Perpendicular line gradient (higher gcse) Watch
The question is:
Line A and B are perpendicular and intersect at (3, 3). If line A has the equation 3y - x = 6, what is the equation of line B ?
Don't say anything about defferentiation please as we down learn that at gcse and I just don't understand that.
(Although if you could explain defferentiation to me also it would be helpful)
then read off the gradient m.
from this you can predict the gradient of the other line...
for instance if m = 2/3 the other m = -3/2
if m = -8 the other m = 1/8
Rearrange the equation for line A to get your gradient.
The using your gradient from line A find the negative reciprocal.
Substitue this into the equation:
Y-y1=m(x-x1) to get line B
Differentiating for linear graphs isn't entirely useful, although it may be useful for normals to curves, for example line A and B being normals to a quadratic curve. In this situation you would differentiate the quadratic curve, and then subsitute the x coordinates of the two given points, through this you would obtain the gradient of the tangents to which the normals touch. Using the negative reciprocal it is then possible to calculate the gradient of the two normals, A and B, and hence using the above equation, as stated previously, can be used to work out the equations of the two normals.

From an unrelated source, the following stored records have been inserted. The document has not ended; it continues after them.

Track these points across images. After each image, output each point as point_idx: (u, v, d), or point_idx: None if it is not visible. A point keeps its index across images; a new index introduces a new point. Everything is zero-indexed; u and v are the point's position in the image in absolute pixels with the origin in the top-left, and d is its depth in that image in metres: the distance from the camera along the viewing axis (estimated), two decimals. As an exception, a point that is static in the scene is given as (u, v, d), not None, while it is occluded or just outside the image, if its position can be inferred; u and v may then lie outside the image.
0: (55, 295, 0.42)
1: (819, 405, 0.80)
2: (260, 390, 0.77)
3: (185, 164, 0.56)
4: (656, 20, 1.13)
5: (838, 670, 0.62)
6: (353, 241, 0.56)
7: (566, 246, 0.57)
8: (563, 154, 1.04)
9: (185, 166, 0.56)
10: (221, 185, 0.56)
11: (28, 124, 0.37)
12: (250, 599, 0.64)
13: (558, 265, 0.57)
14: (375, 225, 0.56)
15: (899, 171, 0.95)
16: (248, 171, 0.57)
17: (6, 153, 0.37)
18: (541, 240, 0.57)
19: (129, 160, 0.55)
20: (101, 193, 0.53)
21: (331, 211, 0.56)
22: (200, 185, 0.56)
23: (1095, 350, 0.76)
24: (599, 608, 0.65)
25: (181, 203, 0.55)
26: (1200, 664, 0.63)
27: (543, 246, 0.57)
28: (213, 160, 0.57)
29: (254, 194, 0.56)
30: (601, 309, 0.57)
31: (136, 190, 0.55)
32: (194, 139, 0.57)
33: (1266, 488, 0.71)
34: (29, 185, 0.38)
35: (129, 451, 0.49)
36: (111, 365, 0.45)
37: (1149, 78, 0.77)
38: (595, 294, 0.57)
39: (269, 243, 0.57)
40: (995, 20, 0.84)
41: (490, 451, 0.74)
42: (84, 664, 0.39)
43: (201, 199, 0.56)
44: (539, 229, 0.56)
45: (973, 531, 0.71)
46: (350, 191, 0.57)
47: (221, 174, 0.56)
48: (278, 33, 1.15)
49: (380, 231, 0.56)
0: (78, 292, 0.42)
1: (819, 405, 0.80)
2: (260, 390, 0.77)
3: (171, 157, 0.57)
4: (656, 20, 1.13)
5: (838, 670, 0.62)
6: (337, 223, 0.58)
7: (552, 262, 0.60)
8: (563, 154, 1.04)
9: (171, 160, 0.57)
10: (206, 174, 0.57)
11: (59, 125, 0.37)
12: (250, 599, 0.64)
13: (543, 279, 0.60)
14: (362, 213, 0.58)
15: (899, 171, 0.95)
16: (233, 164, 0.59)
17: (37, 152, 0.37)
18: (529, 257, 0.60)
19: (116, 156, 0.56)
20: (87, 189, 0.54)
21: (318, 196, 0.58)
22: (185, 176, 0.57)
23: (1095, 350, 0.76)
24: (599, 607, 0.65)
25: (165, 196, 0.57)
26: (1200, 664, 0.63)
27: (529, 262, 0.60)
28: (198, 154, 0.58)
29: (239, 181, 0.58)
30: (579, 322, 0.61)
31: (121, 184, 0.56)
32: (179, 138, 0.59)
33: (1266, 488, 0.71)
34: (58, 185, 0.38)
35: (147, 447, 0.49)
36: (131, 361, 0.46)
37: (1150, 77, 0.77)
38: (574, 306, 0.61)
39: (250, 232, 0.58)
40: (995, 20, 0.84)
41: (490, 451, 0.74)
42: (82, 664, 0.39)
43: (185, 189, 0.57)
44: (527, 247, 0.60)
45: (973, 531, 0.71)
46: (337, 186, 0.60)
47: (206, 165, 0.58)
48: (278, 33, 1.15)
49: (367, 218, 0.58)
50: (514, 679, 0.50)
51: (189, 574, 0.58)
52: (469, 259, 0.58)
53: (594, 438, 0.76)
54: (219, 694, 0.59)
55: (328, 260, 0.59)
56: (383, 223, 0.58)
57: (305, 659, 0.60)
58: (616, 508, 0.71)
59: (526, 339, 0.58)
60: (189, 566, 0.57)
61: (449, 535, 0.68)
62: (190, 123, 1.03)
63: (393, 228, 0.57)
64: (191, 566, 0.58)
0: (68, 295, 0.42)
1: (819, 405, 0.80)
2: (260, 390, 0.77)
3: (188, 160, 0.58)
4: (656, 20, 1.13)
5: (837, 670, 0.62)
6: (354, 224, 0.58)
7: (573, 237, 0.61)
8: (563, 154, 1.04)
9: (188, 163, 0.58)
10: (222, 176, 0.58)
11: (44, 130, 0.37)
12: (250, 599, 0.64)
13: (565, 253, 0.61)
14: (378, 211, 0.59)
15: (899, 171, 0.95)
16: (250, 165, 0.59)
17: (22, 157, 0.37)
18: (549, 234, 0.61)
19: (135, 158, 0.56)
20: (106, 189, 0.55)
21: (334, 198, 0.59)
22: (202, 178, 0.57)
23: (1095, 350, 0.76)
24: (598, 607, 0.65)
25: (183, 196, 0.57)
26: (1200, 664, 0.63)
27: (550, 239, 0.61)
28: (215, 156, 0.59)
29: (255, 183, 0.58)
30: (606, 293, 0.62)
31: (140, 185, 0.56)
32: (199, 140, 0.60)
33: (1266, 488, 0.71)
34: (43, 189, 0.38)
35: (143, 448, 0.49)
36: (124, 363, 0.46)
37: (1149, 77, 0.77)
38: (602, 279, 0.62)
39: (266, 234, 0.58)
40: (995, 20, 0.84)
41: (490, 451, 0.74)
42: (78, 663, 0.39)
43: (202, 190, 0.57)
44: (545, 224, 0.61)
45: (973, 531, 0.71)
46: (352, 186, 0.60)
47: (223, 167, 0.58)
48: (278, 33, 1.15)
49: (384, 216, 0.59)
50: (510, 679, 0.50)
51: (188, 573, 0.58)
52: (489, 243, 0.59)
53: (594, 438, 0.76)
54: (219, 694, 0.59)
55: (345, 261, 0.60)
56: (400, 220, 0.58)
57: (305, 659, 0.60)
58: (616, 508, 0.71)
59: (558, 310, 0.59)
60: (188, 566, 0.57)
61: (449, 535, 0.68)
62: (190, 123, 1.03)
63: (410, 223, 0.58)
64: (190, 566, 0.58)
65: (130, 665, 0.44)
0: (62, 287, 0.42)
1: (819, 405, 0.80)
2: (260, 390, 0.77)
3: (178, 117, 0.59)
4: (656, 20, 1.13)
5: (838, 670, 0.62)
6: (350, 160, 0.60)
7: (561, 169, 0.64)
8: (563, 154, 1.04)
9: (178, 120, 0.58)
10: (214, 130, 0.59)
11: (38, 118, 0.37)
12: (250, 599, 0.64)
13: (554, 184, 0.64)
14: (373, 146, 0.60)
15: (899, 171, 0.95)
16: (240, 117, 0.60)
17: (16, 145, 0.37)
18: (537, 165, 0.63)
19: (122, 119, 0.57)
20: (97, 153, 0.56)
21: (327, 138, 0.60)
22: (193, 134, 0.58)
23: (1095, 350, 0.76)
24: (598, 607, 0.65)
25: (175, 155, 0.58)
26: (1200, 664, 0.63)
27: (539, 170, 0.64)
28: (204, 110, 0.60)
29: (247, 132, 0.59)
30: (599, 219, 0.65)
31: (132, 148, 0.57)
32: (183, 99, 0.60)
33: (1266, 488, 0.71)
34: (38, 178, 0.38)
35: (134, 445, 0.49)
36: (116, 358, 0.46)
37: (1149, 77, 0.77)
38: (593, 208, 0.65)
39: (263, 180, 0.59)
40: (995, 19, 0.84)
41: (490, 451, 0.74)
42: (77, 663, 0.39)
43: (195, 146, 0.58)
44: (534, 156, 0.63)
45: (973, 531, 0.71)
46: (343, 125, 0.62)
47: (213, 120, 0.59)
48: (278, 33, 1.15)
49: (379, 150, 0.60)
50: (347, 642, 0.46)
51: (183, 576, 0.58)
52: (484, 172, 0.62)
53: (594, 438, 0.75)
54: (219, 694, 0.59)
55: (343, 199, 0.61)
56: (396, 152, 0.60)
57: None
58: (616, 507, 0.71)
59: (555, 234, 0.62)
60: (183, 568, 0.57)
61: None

For this question, rearrange the equation of line A in the form y = mx + c to find its gradient.
From that, you can work out the gradient of line B (do you know what the link is between the gradient of perpendicular lines?).
Once you have found the gradient, you can find the equation of line B by using y1 = mx1 + c to find what c is.
Alternatively, you could use the formula y - y1 = m(x - x1) to work out the equation.
(x1,y1) - coordinates through which the line passes
m - gradient of the line.
Hope that helps!